--- Input for this task Enclosed Below ---
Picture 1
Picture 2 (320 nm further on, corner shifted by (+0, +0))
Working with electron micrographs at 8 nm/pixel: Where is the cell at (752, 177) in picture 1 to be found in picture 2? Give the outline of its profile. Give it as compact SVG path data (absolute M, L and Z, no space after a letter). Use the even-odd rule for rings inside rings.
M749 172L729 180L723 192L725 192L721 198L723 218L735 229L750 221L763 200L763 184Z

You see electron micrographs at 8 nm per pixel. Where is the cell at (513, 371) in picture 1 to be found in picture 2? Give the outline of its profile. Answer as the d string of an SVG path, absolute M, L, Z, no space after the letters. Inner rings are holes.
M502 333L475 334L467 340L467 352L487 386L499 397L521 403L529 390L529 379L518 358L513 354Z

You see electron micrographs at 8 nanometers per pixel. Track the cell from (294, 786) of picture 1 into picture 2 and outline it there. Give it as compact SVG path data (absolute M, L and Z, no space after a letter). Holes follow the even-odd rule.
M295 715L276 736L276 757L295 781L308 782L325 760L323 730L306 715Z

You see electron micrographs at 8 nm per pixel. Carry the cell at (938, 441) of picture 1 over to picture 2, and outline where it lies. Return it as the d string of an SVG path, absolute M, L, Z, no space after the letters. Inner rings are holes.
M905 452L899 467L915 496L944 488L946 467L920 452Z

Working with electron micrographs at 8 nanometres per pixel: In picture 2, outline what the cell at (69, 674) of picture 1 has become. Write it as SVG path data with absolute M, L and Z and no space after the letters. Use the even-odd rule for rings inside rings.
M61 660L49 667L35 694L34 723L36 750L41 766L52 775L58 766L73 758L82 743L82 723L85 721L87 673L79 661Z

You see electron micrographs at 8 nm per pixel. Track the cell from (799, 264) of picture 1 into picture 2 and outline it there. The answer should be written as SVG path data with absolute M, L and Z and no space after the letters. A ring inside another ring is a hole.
--- End of Enclosed Input for this task ---
**Aim of the task**: Repeat each record word for word. Do not leave any out.

**Answer below**:
Picture 1
Picture 2 (320 nm further on, corner shifted by (+0, +0))
Working with electron micrographs at 8 nm/pixel: Where is the cell at (752, 177) in picture 1 to be found in picture 2? Give the outline of its profile. Give it as compact SVG path data (absolute M, L and Z, no space after a letter). Use the even-odd rule for rings inside rings.
M749 172L729 180L723 192L725 192L721 198L723 218L735 229L750 221L763 200L763 184Z

You see electron micrographs at 8 nm per pixel. Where is the cell at (513, 371) in picture 1 to be found in picture 2? Give the outline of its profile. Answer as the d string of an SVG path, absolute M, L, Z, no space after the letters. Inner rings are holes.
M502 333L475 334L467 340L467 352L487 386L499 397L521 403L529 390L529 379L518 358L513 354Z

You see electron micrographs at 8 nanometers per pixel. Track the cell from (294, 786) of picture 1 into picture 2 and outline it there. Give it as compact SVG path data (absolute M, L and Z, no space after a letter). Holes follow the even-odd rule.
M295 715L276 736L276 757L295 781L308 782L325 760L323 730L306 715Z

You see electron micrographs at 8 nm per pixel. Carry the cell at (938, 441) of picture 1 over to picture 2, and outline where it lies. Return it as the d string of an SVG path, absolute M, L, Z, no space after the letters. Inner rings are holes.
M905 452L899 467L915 496L944 488L946 467L920 452Z

Working with electron micrographs at 8 nanometres per pixel: In picture 2, outline what the cell at (69, 674) of picture 1 has become. Write it as SVG path data with absolute M, L and Z and no space after the letters. Use the even-odd rule for rings inside rings.
M61 660L49 667L35 694L34 723L36 750L41 766L52 775L58 766L73 758L82 743L82 723L85 721L87 673L79 661Z

You see electron micrographs at 8 nm per pixel. Track the cell from (799, 264) of picture 1 into picture 2 and outline it there. The answer should be written as SVG path data with absolute M, L and Z and no space after the letters. A ring inside another ring is a hole.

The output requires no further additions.